==== Record excerpts

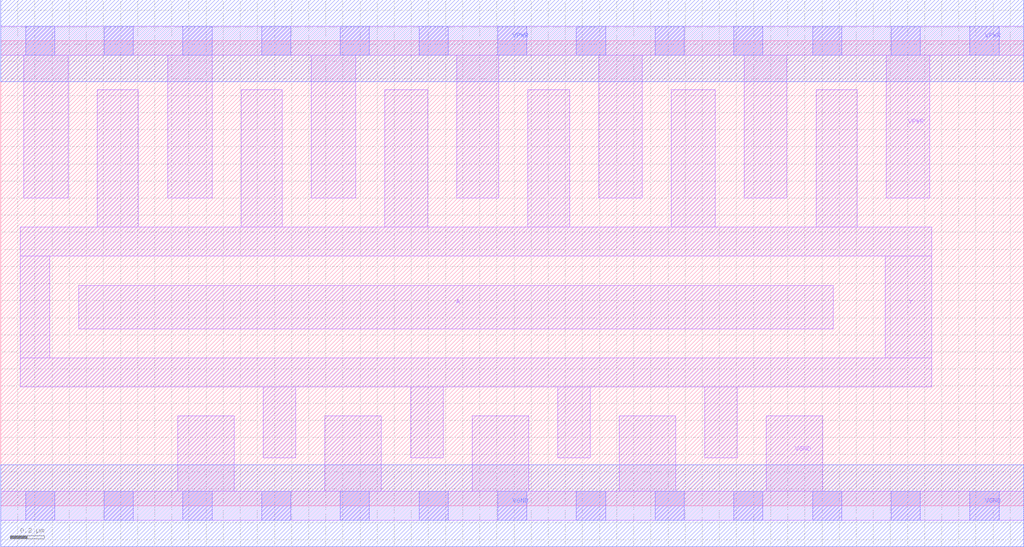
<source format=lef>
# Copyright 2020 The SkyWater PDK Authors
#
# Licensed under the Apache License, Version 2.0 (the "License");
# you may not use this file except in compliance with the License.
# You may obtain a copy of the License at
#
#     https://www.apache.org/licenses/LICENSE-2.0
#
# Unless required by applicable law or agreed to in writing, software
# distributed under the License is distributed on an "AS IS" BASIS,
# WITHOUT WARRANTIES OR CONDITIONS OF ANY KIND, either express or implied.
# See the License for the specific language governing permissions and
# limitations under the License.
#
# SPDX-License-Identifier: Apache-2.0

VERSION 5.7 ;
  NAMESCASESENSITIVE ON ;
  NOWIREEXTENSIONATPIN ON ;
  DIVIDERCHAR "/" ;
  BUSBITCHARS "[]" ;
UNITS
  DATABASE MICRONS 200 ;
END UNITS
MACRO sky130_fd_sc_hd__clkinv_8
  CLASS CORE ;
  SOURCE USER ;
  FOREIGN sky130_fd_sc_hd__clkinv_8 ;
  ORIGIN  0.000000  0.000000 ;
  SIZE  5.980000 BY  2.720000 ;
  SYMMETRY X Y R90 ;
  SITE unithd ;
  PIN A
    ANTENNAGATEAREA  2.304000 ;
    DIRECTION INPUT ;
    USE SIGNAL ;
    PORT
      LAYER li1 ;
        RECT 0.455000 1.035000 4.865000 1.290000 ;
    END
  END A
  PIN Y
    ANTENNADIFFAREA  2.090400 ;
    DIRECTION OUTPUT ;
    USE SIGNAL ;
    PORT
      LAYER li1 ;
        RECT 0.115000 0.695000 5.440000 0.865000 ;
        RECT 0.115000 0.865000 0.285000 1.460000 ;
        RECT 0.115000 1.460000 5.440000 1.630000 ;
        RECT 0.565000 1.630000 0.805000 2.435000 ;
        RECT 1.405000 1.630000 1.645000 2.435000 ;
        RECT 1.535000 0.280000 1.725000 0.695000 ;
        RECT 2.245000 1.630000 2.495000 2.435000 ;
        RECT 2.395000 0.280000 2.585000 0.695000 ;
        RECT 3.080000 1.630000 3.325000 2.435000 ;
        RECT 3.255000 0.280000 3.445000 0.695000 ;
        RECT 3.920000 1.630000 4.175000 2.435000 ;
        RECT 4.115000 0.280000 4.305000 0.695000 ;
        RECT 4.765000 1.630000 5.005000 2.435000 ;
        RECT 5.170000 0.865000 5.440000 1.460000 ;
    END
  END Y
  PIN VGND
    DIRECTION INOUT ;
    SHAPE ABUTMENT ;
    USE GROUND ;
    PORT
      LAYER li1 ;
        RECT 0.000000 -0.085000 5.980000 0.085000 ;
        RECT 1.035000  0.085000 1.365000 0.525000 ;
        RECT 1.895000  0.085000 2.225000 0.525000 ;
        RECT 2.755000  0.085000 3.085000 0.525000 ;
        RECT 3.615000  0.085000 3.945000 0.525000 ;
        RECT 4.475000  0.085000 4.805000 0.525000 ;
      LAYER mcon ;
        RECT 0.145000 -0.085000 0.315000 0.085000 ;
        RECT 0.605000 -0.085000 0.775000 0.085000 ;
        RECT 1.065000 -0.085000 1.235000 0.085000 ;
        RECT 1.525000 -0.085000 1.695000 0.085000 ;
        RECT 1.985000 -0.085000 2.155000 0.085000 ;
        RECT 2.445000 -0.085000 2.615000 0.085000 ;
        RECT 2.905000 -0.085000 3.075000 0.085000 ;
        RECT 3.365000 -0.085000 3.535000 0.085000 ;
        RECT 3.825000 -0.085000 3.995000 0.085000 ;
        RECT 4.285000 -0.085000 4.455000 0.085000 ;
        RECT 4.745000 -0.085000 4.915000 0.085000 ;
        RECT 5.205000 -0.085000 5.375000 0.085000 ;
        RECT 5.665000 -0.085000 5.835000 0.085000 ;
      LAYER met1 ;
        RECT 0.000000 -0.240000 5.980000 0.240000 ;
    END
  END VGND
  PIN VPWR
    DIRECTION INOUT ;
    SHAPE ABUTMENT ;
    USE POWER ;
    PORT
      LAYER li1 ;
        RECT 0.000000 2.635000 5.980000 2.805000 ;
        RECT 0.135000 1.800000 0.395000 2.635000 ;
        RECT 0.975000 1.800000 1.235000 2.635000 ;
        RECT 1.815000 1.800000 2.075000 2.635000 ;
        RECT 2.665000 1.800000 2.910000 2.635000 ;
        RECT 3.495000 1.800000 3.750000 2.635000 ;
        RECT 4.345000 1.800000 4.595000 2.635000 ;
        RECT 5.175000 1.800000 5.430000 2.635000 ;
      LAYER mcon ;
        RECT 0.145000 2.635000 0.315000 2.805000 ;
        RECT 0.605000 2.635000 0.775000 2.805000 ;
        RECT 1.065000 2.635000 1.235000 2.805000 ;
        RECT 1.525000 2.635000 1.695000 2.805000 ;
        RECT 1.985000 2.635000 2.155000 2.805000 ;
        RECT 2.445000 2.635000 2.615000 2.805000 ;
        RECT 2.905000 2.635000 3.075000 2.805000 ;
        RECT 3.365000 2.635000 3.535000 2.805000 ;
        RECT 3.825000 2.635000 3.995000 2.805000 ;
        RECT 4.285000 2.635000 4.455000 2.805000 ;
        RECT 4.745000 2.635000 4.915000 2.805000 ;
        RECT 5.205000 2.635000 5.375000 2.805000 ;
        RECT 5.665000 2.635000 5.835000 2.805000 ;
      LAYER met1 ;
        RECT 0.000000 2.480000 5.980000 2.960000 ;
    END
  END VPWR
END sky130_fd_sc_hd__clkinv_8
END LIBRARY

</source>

========
==== Record excerpts

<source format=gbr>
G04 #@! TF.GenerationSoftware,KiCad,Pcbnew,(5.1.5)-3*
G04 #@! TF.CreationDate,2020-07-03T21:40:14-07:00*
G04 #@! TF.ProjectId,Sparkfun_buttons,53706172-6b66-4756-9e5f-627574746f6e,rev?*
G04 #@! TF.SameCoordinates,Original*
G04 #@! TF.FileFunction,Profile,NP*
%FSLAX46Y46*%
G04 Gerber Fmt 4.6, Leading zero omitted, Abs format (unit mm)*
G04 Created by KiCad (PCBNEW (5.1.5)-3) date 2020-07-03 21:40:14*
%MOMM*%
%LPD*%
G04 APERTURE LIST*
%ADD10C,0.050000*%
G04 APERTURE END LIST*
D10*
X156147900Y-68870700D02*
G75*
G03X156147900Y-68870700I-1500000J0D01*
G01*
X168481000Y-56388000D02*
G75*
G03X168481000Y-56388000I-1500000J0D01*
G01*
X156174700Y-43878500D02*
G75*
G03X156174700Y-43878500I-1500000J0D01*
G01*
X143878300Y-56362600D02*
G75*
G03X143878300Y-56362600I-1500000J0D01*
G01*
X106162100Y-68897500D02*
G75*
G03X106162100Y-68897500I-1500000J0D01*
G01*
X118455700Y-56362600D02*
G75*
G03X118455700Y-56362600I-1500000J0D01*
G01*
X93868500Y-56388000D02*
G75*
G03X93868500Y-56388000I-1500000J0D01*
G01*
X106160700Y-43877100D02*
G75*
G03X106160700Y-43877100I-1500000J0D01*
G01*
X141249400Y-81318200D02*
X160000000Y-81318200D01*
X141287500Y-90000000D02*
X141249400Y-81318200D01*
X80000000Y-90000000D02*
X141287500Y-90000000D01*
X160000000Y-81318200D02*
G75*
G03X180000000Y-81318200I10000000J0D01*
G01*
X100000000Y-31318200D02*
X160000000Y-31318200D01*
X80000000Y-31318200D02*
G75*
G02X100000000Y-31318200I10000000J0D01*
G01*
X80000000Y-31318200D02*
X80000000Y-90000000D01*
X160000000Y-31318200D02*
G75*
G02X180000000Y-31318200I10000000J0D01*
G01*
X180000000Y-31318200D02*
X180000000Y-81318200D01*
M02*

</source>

========

- _What the exercise asks_: Nothing but a number should be given: the count of lines above that hold "format".

- _Finished exercise_: 3